* _WHAT TO WORK ON_: Look through the entries below for the line that contains "desirable—it may be inevitable. Moreover, the", then set down that line and each one after it exactly, through the last.

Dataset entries
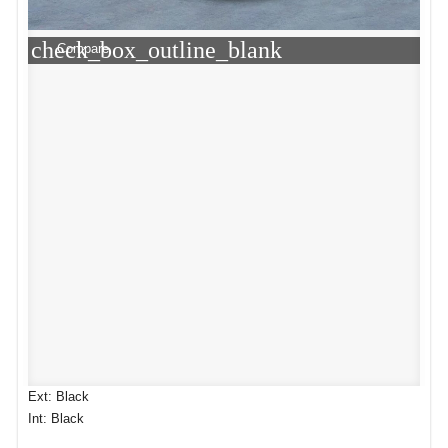
check_box_outline_blank
Compare
Ext: Black
Int: Black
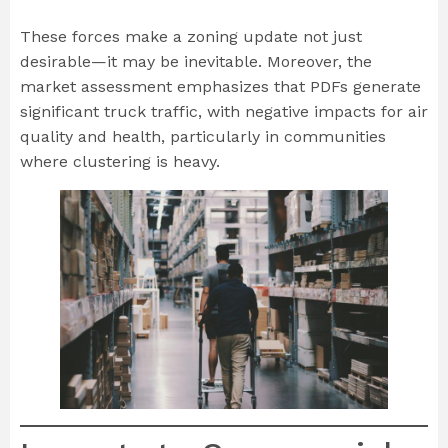
These forces make a zoning update not just
desirable—it may be inevitable. Moreover, the
market assessment emphasizes that PDFs generate
significant truck traffic, with negative impacts for air
quality and health, particularly in communities
where clustering is heavy.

* _RESULT OF THE TASK_:
desirable—it may be inevitable. Moreover, the
market assessment emphasizes that PDFs generate
significant truck traffic, with negative impacts for air
quality and health, particularly in communities
where clustering is heavy.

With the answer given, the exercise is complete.